THE EXERCISE: Count the lines in the listing below that contain the string "bare", and state only that number.

INPUT MATERIAL:
========
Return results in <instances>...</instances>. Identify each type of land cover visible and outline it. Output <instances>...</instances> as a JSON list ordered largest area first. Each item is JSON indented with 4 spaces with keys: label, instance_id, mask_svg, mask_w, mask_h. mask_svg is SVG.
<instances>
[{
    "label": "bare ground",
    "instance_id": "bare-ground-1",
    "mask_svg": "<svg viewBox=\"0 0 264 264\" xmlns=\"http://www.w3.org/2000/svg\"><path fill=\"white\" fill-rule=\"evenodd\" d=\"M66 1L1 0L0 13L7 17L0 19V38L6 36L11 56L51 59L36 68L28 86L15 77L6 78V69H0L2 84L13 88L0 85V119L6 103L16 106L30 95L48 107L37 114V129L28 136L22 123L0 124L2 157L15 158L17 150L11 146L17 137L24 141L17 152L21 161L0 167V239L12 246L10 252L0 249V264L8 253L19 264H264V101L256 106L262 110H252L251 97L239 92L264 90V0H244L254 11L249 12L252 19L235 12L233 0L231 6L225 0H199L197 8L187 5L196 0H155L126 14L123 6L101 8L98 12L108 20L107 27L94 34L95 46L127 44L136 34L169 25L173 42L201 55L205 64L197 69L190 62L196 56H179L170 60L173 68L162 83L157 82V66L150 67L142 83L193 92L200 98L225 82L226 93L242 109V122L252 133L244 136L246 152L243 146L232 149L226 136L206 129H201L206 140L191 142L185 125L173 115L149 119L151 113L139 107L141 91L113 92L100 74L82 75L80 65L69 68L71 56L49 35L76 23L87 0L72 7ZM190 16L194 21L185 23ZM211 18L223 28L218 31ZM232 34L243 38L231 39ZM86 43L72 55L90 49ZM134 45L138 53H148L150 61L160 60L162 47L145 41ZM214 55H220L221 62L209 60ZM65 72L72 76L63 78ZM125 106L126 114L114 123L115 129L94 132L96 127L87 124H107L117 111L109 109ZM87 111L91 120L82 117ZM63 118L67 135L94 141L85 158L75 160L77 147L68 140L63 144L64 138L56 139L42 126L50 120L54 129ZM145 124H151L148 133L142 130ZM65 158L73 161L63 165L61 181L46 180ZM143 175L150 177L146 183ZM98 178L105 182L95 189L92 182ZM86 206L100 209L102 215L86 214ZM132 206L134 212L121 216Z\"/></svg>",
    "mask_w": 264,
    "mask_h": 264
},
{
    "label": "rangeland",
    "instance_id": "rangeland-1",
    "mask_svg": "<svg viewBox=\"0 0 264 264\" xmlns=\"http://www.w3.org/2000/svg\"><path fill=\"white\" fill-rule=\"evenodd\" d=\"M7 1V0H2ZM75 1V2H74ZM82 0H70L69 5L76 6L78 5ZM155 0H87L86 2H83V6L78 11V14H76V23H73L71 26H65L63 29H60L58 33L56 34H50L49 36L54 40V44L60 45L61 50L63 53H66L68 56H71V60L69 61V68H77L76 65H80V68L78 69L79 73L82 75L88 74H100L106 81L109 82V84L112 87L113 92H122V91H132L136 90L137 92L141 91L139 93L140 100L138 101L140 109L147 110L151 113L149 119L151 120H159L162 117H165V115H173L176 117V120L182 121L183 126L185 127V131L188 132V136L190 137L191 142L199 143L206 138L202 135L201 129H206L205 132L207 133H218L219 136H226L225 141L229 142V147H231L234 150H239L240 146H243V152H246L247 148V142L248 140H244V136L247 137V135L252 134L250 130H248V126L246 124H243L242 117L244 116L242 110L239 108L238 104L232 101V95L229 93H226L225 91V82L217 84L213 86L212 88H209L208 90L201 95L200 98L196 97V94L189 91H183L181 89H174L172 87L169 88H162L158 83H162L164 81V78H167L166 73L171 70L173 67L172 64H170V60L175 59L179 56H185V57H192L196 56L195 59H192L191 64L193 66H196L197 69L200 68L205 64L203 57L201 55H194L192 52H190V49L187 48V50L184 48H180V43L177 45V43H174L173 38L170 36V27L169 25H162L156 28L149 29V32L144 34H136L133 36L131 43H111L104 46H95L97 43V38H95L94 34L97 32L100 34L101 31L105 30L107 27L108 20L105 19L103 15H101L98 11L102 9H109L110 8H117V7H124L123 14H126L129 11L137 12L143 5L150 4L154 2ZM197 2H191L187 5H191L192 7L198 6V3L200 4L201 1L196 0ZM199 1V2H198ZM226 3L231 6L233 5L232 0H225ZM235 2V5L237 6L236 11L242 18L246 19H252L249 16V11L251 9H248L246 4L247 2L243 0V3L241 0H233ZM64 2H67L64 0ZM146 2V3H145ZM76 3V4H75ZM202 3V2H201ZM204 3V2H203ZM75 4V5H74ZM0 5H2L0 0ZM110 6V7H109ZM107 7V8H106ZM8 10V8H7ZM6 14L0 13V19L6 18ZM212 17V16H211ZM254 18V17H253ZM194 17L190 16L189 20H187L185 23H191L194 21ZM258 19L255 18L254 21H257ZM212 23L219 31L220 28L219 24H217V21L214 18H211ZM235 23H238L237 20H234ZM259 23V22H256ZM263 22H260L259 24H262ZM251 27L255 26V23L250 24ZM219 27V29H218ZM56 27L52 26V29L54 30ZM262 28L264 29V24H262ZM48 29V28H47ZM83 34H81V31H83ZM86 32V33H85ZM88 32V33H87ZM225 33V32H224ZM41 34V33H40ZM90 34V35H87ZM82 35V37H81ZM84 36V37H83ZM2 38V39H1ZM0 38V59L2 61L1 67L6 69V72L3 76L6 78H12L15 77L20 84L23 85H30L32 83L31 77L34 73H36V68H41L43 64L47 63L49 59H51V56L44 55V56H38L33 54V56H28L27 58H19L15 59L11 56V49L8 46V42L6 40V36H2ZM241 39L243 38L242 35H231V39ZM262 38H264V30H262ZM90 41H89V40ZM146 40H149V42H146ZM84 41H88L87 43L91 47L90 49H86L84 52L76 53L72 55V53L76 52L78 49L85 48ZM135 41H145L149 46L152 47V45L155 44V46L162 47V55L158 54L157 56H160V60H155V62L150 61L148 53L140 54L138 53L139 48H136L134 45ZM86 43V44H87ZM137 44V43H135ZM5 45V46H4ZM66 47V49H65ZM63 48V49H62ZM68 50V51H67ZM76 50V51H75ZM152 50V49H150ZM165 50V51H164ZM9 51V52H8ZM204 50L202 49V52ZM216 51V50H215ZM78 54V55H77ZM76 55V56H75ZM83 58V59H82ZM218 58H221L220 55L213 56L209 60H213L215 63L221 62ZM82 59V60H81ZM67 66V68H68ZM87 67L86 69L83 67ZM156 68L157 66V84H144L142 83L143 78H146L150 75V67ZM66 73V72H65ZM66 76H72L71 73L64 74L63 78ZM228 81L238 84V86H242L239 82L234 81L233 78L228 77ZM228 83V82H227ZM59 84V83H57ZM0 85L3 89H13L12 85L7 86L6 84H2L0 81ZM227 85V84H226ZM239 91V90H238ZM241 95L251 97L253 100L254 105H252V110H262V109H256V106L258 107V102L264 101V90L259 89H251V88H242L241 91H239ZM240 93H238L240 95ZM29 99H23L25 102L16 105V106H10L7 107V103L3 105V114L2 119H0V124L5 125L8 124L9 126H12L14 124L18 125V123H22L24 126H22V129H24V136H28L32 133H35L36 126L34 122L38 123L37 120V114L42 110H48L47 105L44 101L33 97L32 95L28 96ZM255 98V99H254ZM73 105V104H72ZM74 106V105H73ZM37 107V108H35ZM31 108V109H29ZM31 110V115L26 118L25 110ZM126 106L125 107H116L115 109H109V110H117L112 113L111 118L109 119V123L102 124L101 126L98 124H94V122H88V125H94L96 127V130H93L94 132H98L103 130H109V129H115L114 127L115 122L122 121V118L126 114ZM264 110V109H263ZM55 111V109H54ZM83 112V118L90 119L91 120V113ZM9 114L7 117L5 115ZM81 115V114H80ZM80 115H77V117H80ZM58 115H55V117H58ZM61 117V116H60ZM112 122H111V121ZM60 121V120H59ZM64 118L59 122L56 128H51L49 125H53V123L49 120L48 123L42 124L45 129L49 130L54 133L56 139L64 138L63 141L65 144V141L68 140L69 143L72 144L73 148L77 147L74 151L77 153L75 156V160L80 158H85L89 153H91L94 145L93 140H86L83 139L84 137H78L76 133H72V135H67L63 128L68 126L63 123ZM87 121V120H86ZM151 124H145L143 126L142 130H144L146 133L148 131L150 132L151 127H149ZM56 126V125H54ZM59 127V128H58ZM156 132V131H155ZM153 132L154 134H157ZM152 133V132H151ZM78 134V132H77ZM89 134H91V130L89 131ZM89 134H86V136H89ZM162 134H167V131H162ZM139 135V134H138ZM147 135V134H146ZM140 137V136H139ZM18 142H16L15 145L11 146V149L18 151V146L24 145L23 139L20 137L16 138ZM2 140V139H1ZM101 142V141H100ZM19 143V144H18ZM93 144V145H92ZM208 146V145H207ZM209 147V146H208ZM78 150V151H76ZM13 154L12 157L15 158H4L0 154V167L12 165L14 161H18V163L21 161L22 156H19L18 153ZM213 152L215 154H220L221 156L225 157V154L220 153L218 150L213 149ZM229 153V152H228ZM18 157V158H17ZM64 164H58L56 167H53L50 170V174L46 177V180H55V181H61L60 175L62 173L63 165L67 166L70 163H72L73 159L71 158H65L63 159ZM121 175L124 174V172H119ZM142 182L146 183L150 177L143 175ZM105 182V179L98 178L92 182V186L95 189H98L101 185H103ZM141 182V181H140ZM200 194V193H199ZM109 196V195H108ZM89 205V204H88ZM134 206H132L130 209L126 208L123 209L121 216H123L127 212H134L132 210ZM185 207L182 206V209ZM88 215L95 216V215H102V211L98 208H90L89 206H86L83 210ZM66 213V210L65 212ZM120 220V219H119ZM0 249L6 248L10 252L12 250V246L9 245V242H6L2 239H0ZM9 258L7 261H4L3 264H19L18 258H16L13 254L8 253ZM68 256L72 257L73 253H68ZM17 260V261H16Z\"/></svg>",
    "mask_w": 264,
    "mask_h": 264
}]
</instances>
========
ANSWER IN FULL: 2